Auto LED Lighting to Achieve Supply-Demand Balance in China in 5 Years
First LED brake light in
2010/04/02 | By Quincy LiangThe global market revenue of light-emitting diode (LED) auto lamps is expected to nearly double from US$690 million in 2007 to US$1.2 billion in 2012, achieving a market penetration of about 8%, at a compound annual growth rate (CAGR) of 13% during the period, according to the statistics compiled by Industrial Economics & Knowledge Center (IEK) of Taiwan.
The LED lamp installed as a third brake lamp, typically mounted at the bottom-edge of rear windows or at top edge of trunks for better visibility, reportedly has a very high penetration rate. The story differs for LED headlamps, currently installed on very few luxury cars as standard equipment and typically can be ordered as options at added cost for more popular-priced models; these headlights are forecast to gain a market penetration of a modest 3% in 2011, mostly due to considerable competition from high-intensity discharge (HID) counterparts.
Likely due to ease of design, manufacture, with LEDs being easier to install in taillights without as much concern for issues as glare and focus, LEDs in taillights are predicted to achieve rising-star status over the next few years by winning a market penetration of about 28% in 2011, relative to 15% for 2010.

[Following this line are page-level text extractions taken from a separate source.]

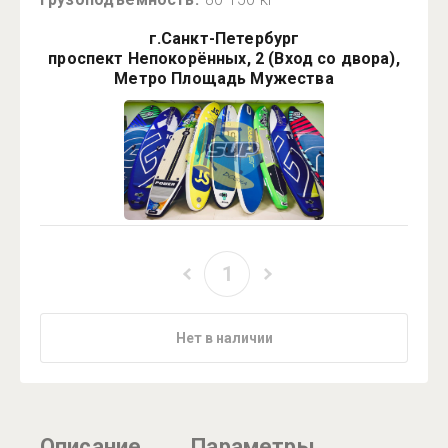
г.Санкт-Петербург
проспект Непокорённых, 2 (Вход со двора),
Метро Площадь Мужества
Нет в наличии
Описание
Параметры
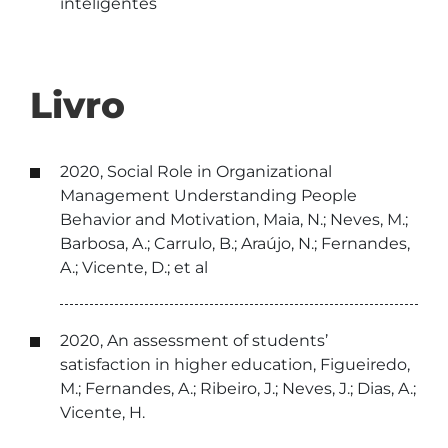
inteligentes
Livro
2020, Social Role in Organizational
Management Understanding People
Behavior and Motivation, Maia, N.; Neves, M.;
Barbosa, A.; Carrulo, B.; Araújo, N.; Fernandes,
A.; Vicente, D.; et al
2020, An assessment of students’
satisfaction in higher education, Figueiredo,
M.; Fernandes, A.; Ribeiro, J.; Neves, J.; Dias, A.;
Vicente, H.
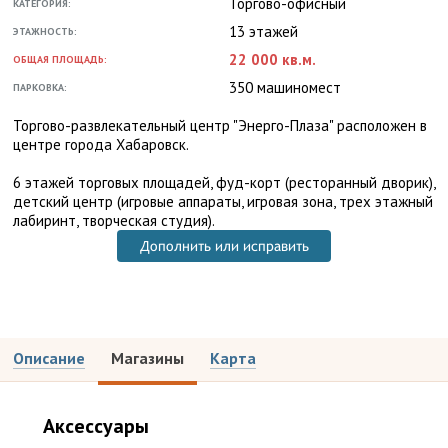
Торгово-офисный
КАТЕГОРИЯ:
13 этажей
ЭТАЖНОСТЬ:
22 000 кв.м.
ОБЩАЯ ПЛОЩАДЬ:
350 машиномест
ПАРКОВКА:
Торгово-развлекательный центр "Энерго-Плаза" расположен в
центре города Хабаровск.
6 этажей торговых площадей, фуд-корт (ресторанный дворик),
детский центр (игровые аппараты, игровая зона, трех этажный
лабиринт, творческая студия).
Дополнить или исправить
Описание
Магазины
Карта
Аксессуары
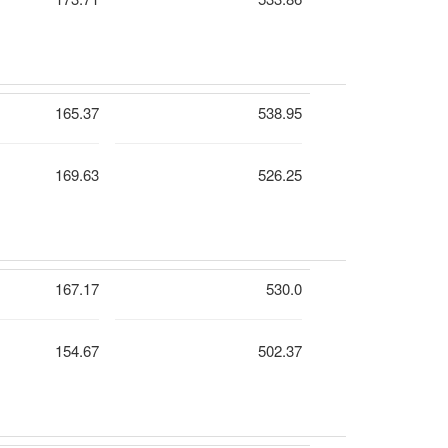
165.37
538.95
169.63
526.25
167.17
530.0
154.67
502.37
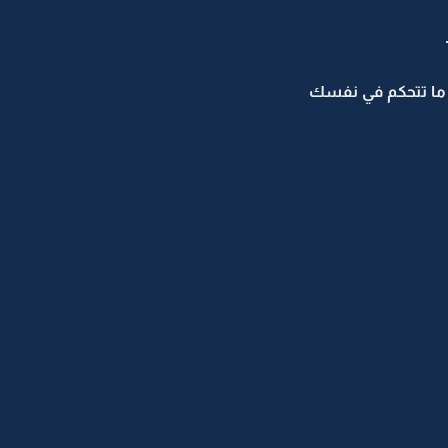
 ما تتحكم في نفسك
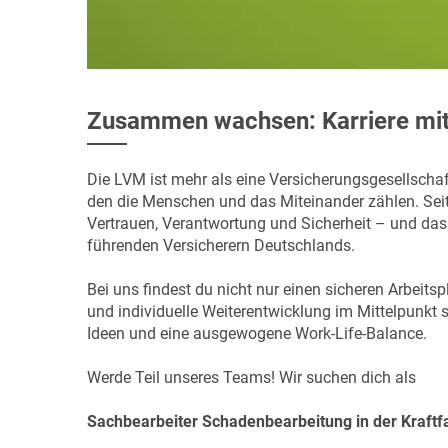
Zusammen wachsen: Karriere mi
Die LVM ist mehr als eine Versicherungsgesellschaft
den die Menschen und das Miteinander zählen. Seit 
Vertrauen, Verantwortung und Sicherheit – und das
führenden Versicherern Deutschlands.
Bei uns findest du nicht nur einen sicheren Arbeit
und individuelle Weiterentwicklung im Mittelpunkt s
Ideen und eine ausgewogene Work-Life-Balance.
Werde Teil unseres Teams! Wir suchen dich als
Sachbearbeiter Schadenbearbeitung in der Kraftf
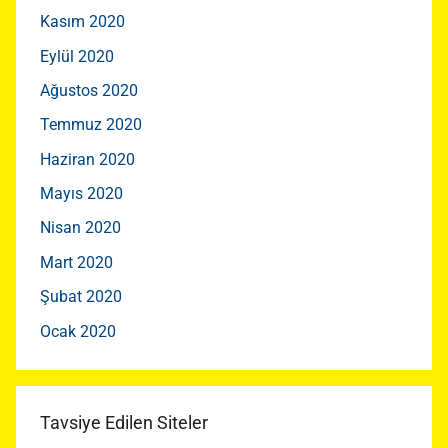
Kasım 2020
Eylül 2020
Ağustos 2020
Temmuz 2020
Haziran 2020
Mayıs 2020
Nisan 2020
Mart 2020
Şubat 2020
Ocak 2020
Tavsiye Edilen Siteler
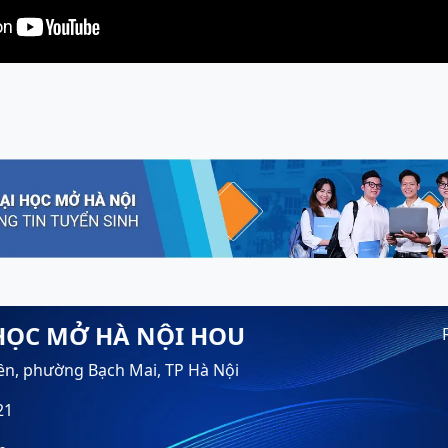
HỌC MỞ HÀ NỘI HOU
ền, phường Bạch Mai, TP Hà Nội
21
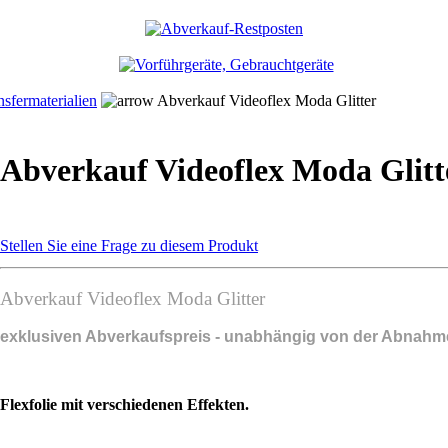
nsfermaterialien
Abverkauf Videoflex Moda Glitter
Abverkauf Videoflex Moda Glitt
Stellen Sie eine Frage zu diesem Produkt
Abverkauf Videoflex Moda Glitter
exklusiven Abverkaufspreis - unabhängig von der Abnah
Flexfolie mit verschiedenen Effekten.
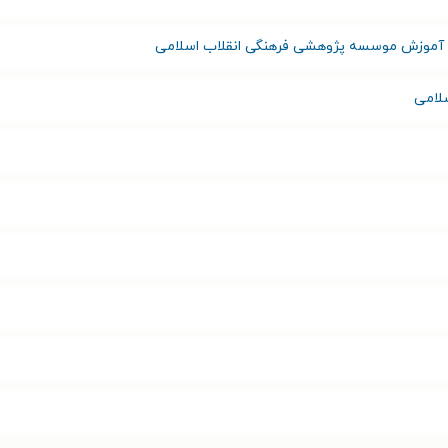
آموزش موسسه پژوهشی فرهنگی انقلاب اسلامی
سلامی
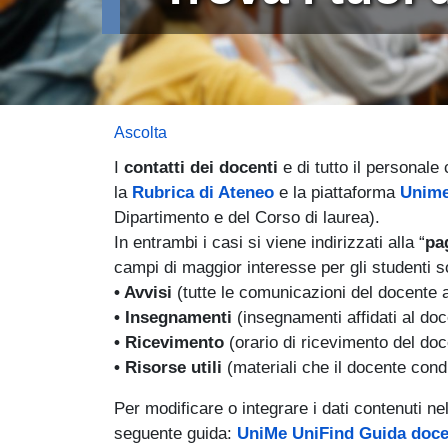
Ascolta
I
contatti dei docenti
e di tutto il personale
la
Rubrica di Ateneo
e la piattaforma
Unime
Dipartimento e del Corso di laurea).
In entrambi i casi si viene indirizzati alla “
pa
campi di maggior interesse per gli studenti s
• Avvisi
(tutte le comunicazioni del docente a
• Insegnamenti
(insegnamenti affidati al doc
• Ricevimento
(orario di ricevimento del doc
• Risorse utili
(materiali che il docente cond
Per modificare o integrare i dati contenuti n
seguente guida:
UniMe UniFind Guida doce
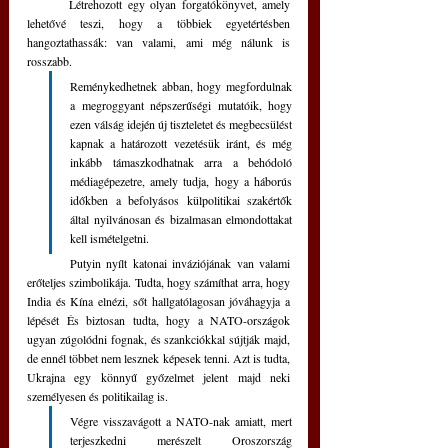
	Létrehozott egy olyan forgatókönyvet, amely 
lehetővé teszi, hogy a többiek egyetértésben 
hangoztathassák: van valami, ami még nálunk is 
rosszabb. 
Reménykedhetnek abban, hogy megfordulnak 
a megroggyant népszerűségi mutatóik, hogy 
ezen válság idején új tiszteletet és megbecsülést 
kapnak a határozott vezetésük iránt, és még 
inkább támaszkodhatnak arra a behódoló 
médiagépezetre, amely tudja, hogy a háborús 
időkben a befolyásos külpolitikai szakértők 
által nyilvánosan és bizalmasan elmondottakat 
kell ismételgetni.
	Putyin nyílt katonai inváziójának van valami 
erőteljes szimbolikája. Tudta, hogy számíthat arra, hogy 
India és Kína elnézi, sőt hallgatólagosan jóváhagyja a 
lépését És biztosan tudta, hogy a NATO-országok 
ugyan zúgolódni fognak, és szankciókkal sújtják majd, 
de ennél többet nem lesznek képesek tenni. Azt is tudta, 
Ukrajna egy könnyű győzelmet jelent majd neki 
személyesen és politikailag is. 
Végre visszavágott a NATO-nak amiatt, mert 
terjeszkedni merészelt Oroszország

As in non-automotive applications, LEDs have been touted as potentially the next green lighting solution. Despite existing weaknesses as thermal dissipation, glare and relatively higher retail prices, LEDs are being embraced as a potential revolution in eco-friendly automotive lighting, widely studied by major global companies and research institutes.
Contrasting its shortfalls, LEDs last far longer than incandescents and other light sources, as well as boasting short response time, compactness, lightweight and matrix-configuration in original form. However and especially for headlights, LEDs currently lack the lumen output relative to say halogens and even quartz headlamps; but its very small matrix-form allows for excellent design freedom, allowing panels of LEDs to be set in wide ranging forms. But as indicators that call for high intensity output without needing directed focus, LEDs fill the bill, such as for taillights, side markers etc.
Mature Technology
According to Weiwang Bulbs Co., Ltd., a Taiwan-invested maker of automotive LEDs in China, says that the company targets relatively mature automotive products as indicator lamps, such as turn signals, brake lamps etc. The maker is also working on LED headlights but admits to needing more time to achieve product reliability needed for real-world applications.
Echoing the standard merits of LEDs, the maker says that such bulbs used in automotive applications also boast many advantages, including energy-efficiency, dimmablility, high color rendering, longer durability and better reliability, shorter response time, compactness, lightweight etc., without mentioning that durability is especially important in automotive applications due to a light source being subject to impact, extreme thermal variations especially within enclosed housings, foul weather etc.
Perhaps indicative of the current business climate, the LED automotive lighting market is also, according to Weiwang, drawing increasingly more modestly-sized operators, newcomers to the sector, including electronics or hardware makers, hence intensifying the competition.
First Brake Light
The first LED brake light in China was installed on a locally produced car built by the Shanghai Automotive Industry Corp. (SAIC) in 2000, with the pioneering LED lamp developed by SAIC's engineering center and Shanghai Koito Automotive Lamp Co. Ltd., who turn out some 200,000 units yearly.
The heavyweight producers in the global automotive LED sector are Lumileds Lighting of the USA and Osram of Germany, altogether commanding some 55% of the market. Nichia of Japan, supplying about 10% of the global automotive-LEDs, produces higher quality LEDs, especially white- and blue-light models, but at relatively higher prices. Makers in Taiwan supply about 10% of the global demand but focus on LED packaging, with their products mainly serving mid- to low-end automotive applications.
Industry experts in China say the local LED line is expected to be developed further to achieve balanced supply-to-demand, gradually meeting the massive domestic demand in five years. So far Taiwan makers are positioned to their advantage, being the biggest LED-chip supplying bloc to China, where most Chinese LED companies are packagers.